### [Supplied data]

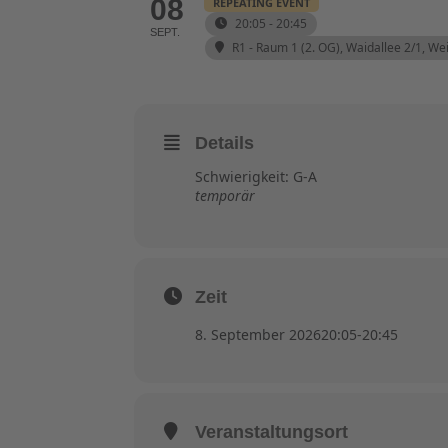
08
REPEATING EVENT
20:05 - 20:45
SEPT.
R1 - Raum 1 (2. OG)
, Waidallee 2/1, W
Details
Schwierigkeit: G-A
temporär
Zeit
8. September 2026
20:05
-
20:45
Veranstaltungsort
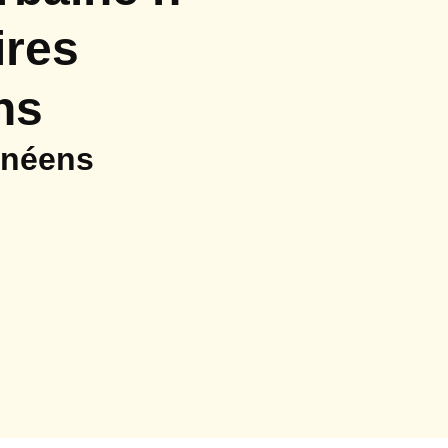
ires
ns
anéens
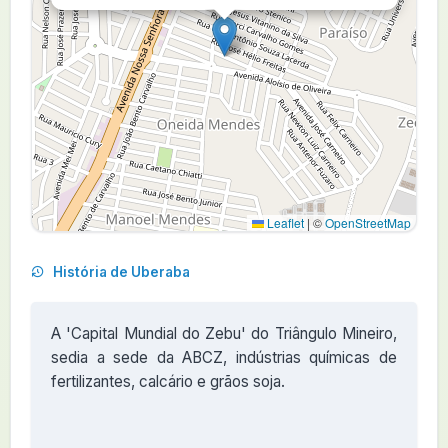
Leaflet
|
©
OpenStreetMap
História de Uberaba
A 'Capital Mundial do Zebu' do Triângulo Mineiro,
sedia a sede da ABCZ, indústrias químicas de
fertilizantes, calcário e grãos soja.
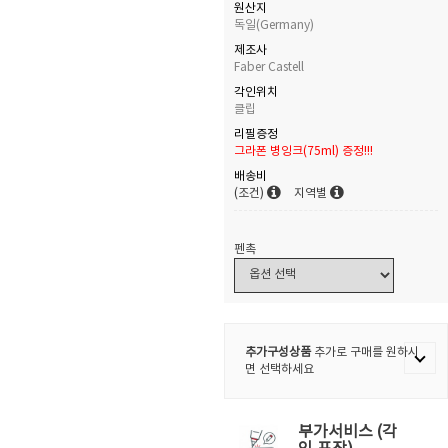
원산지
독일(Germany)
제조사
Faber Castell
각인위치
클립
리필증정
그라폰 병잉크(75ml) 증정!!!
배송비
(조건)
지역별
펜촉
추가구성상품
추가로 구매를 원하시
면 선택하세요
부가서비스 (각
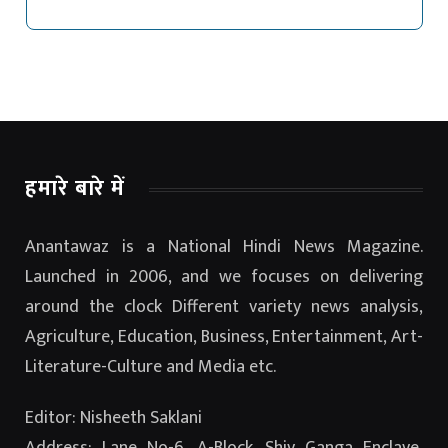
हमारे बारे में
Anantawaz is a National Hindi News Magazine.
Launched in 2006, and we focuses on delivering
around the clock Different variety news analysis,
Agriculture, Education, Business, Entertainment, Art-
Literature-Culture and Media etc.
Editor: Nisheeth Saklani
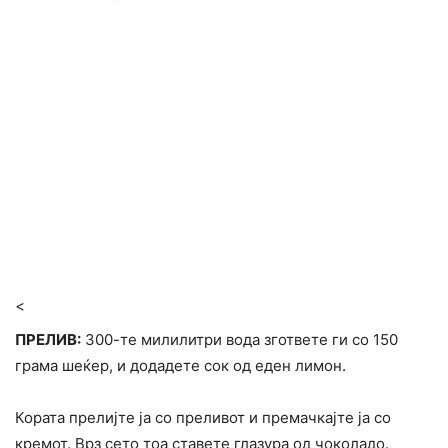
<
ПРЕЛИВ:
300-те милилитри вода згответе ги со 150
грама шеќер, и додадете сок од еден лимон.
Кората прелијте ја со преливот и премачкајте ја со
кремот. Врз сето тоа ставете глазура од чоколадо.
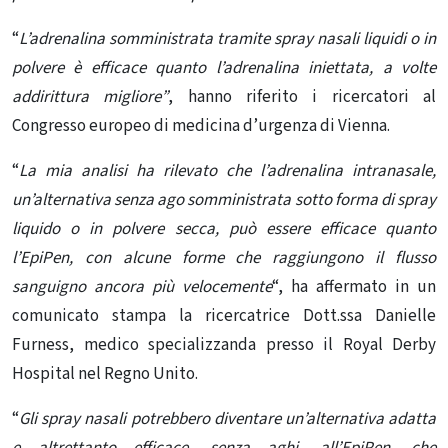
“
L’adrenalina somministrata tramite spray nasali liquidi o in
polvere è efficace quanto
l’adrenalina
iniettata, a volte
addirittura migliore”
, hanno riferito i ricercatori al
Congresso europeo di medicina d’urgenza
di Vienna.
“
La mia analisi ha rilevato che l’adrenalina intranasale,
un’alternativa senza ago somministrata sotto forma di spray
liquido o in polvere secca, può essere efficace quanto
l’EpiPen, con alcune forme che raggiungono il flusso
sanguigno ancora più velocemente
“, ha affermato in un
comunicato stampa la ricercatrice Dott.ssa Danielle
Furness, medico specializzanda presso il Royal Derby
Hospital nel Regno Unito.
“
Gli spray nasali potrebbero diventare un’alternativa adatta
e altrettanto efficace, senza aghi, all’EpiPen, che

### [What is needed]
The lines to copy exactly start with the line above that has "A 'Capital Mundial" and go on through the line that has "un’alternativa senza ago"; please include both, add nothing else, and omit the pictures.

### [Response box]
A 'Capital Mundial do Zebu' do Triângulo Mineiro,
sedia a sede da ABCZ, indústrias químicas de
fertilizantes, calcário e grãos soja.
원산지
독일(Germany)
제조사
Faber Castell
각인위치
클립
리필증정
그라폰 병잉크(75ml) 증정!!!
배송비
(조건)
지역별
펜촉
추가구성상품
추가로 구매를 원하시
면 선택하세요
부가서비스 (각
हमारे बारे में
Anantawaz is a National Hindi News Magazine.
Launched in 2006, and we focuses on delivering
around the clock Different variety news analysis,
Agriculture, Education, Business, Entertainment, Art-
Literature-Culture and Media etc.
Editor: Nisheeth Saklani
<
ПРЕЛИВ:
300-те милилитри вода згответе ги со 150
грама шеќер, и додадете сок од еден лимон.
Кората прелијте ја со преливот и премачкајте ја со
кремот. Врз сето тоа ставете глазура од чоколадо.
“
L’adrenalina somministrata tramite spray nasali liquidi o in
polvere è efficace quanto
l’adrenalina
iniettata, a volte
addirittura migliore”
, hanno riferito i ricercatori al
Congresso europeo di medicina d’urgenza
di Vienna.
“
La mia analisi ha rilevato che l’adrenalina intranasale,
un’alternativa senza ago somministrata sotto forma di spray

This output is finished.